___ Working data ___

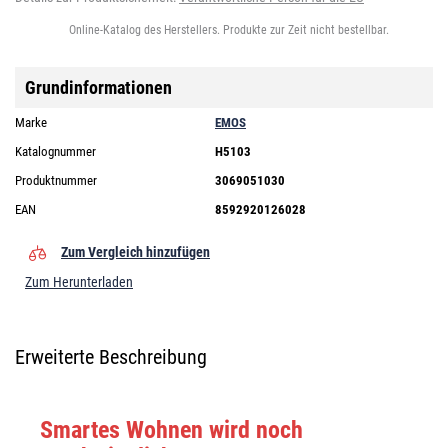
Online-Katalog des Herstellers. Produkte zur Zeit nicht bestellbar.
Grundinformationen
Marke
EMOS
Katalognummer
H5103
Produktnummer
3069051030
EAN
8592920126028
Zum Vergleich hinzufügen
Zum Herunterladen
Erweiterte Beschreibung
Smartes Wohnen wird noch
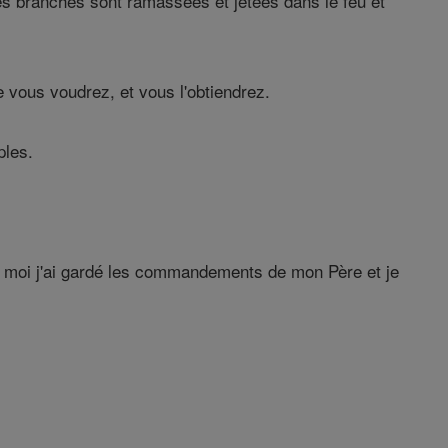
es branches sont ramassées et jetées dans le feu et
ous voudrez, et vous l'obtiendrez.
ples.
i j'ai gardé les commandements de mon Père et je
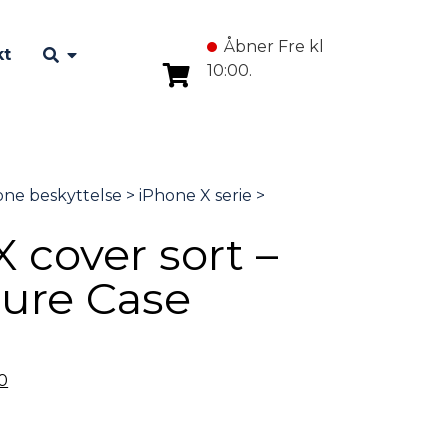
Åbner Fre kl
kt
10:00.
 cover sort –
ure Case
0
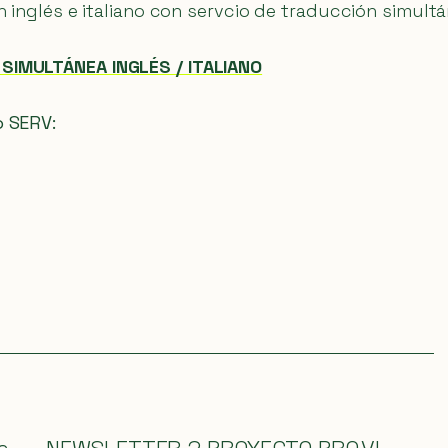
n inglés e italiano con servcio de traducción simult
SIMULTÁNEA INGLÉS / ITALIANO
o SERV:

___

**Work required:**
Only the lines from the one with "n inglés e italiano" through the end of the records above are to be copied, exactly as written.

**Written solution:**
n inglés e italiano con servcio de traducción simult
SIMULTÁNEA INGLÉS / ITALIANO
o SERV:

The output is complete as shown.